**Exercise task**
Lay out the data from the line containing "Document page, 1654x931 pixels." through the line containing "list Unsalted MD5" as a two-column CSV with the headers input and output. Give one row for each input text and its answer, with every value in a single quoted field and line breaks replaced by spaces.

**Working data**
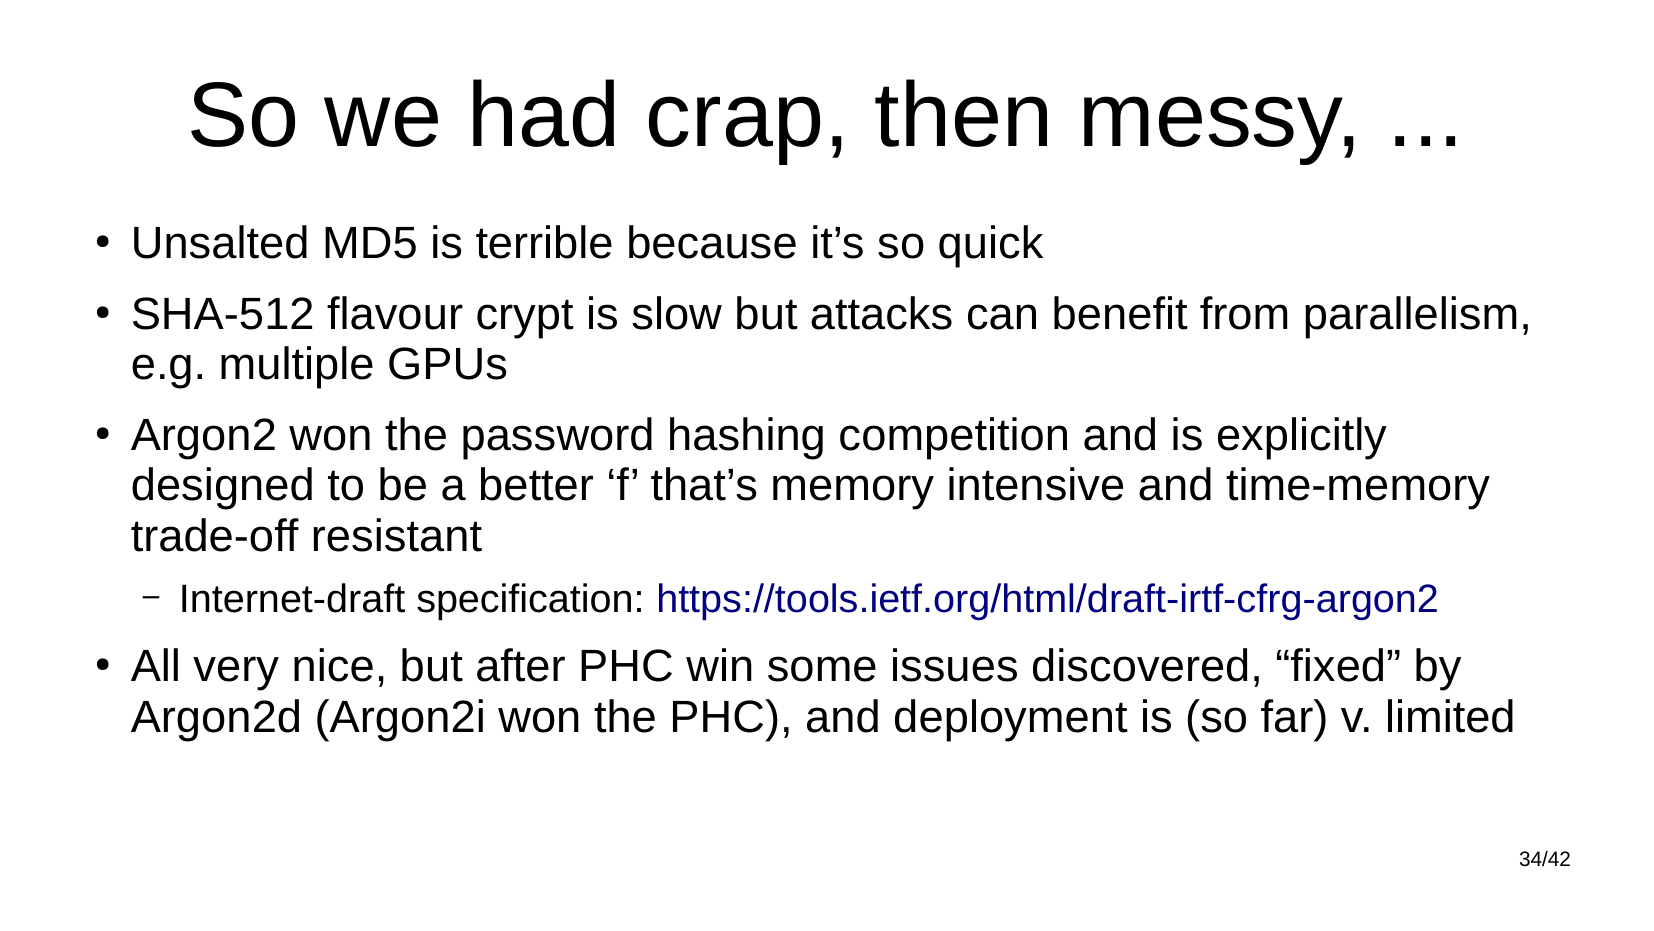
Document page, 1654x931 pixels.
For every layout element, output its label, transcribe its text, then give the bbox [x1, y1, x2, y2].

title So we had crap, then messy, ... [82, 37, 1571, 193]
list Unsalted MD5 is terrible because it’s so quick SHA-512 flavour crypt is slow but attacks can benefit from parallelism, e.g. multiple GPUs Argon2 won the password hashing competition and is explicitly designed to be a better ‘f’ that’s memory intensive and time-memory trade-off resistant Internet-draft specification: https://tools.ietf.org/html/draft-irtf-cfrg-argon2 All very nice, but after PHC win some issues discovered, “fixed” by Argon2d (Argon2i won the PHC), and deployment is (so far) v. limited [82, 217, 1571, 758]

==

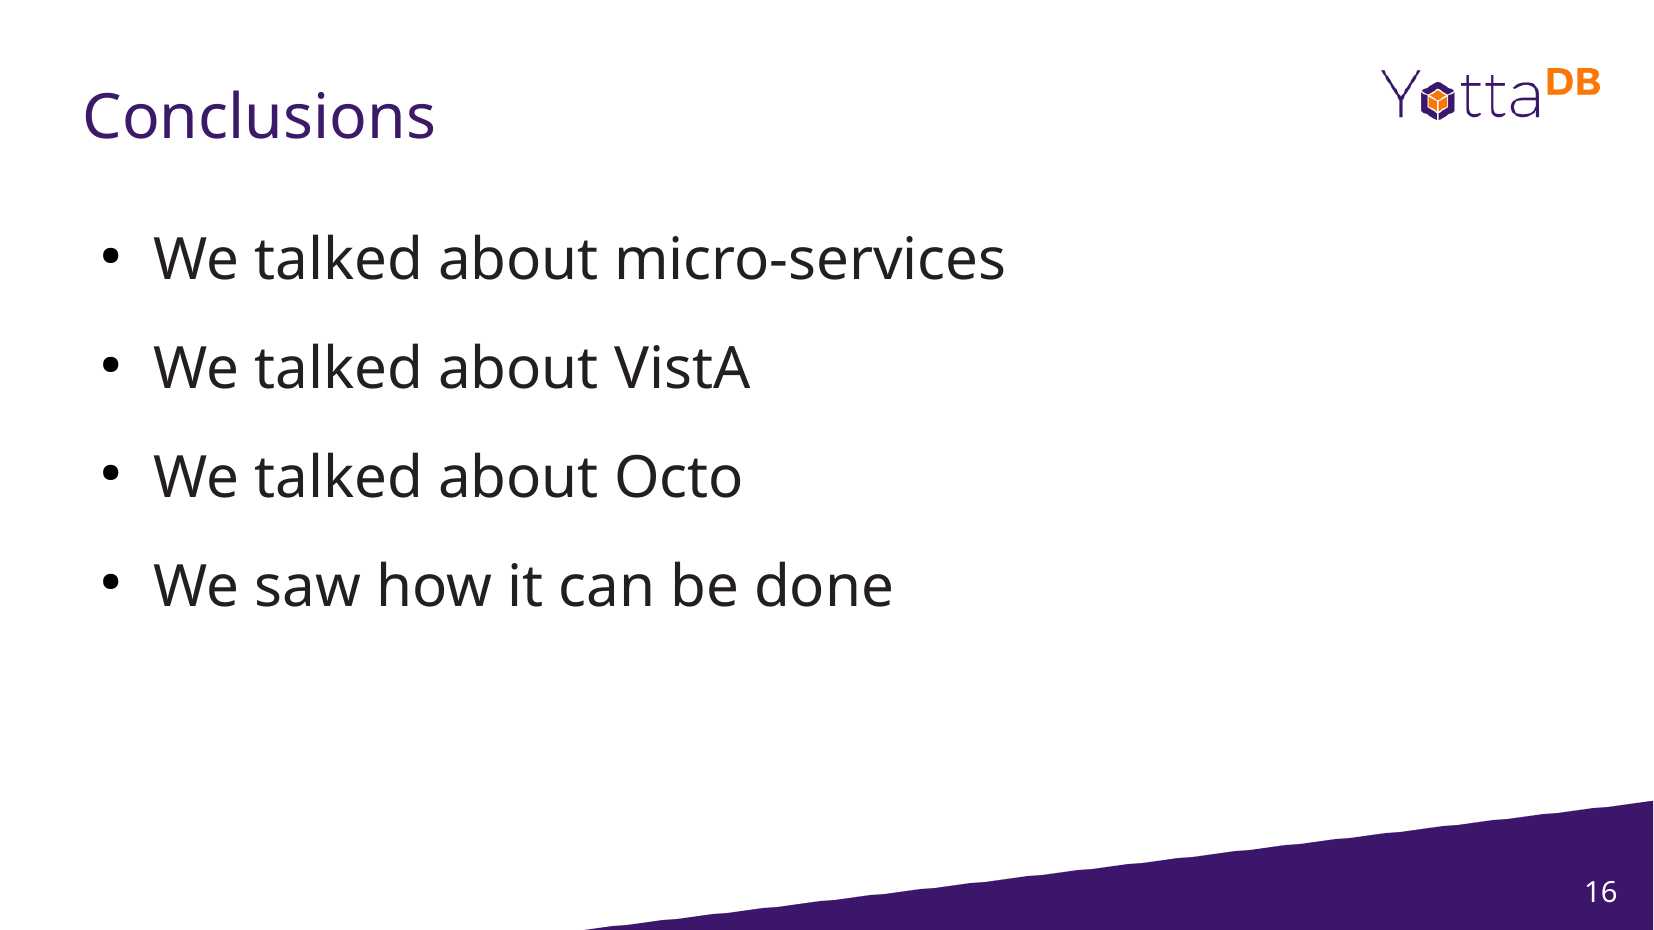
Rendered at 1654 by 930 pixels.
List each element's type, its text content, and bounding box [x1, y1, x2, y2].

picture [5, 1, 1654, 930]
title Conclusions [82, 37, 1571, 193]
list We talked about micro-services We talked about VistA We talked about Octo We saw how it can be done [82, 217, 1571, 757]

**The output**
input,output
"Document page, 1654x931 pixels. For every layout element, output its label, transcribe its text, then give the bbox [x1, y1, x2, y2].","title So we had crap, then messy, ... [82, 37, 1571, 193] list Unsalted MD5 is terrible because it’s so quick SHA-512 flavour crypt is slow but attacks can benefit from parallelism, e.g. multiple GPUs Argon2 won the password hashing competition and is explicitly designed to be a better ‘f’ that’s memory intensive and time-memory trade-off resistant Internet-draft specification: https://tools.ietf.org/html/draft-irtf-cfrg-argon2 All very nice, but after PHC win some issues discovered, “fixed” by Argon2d (Argon2i won the PHC), and deployment is (so far) v. limited [82, 217, 1571, 758]"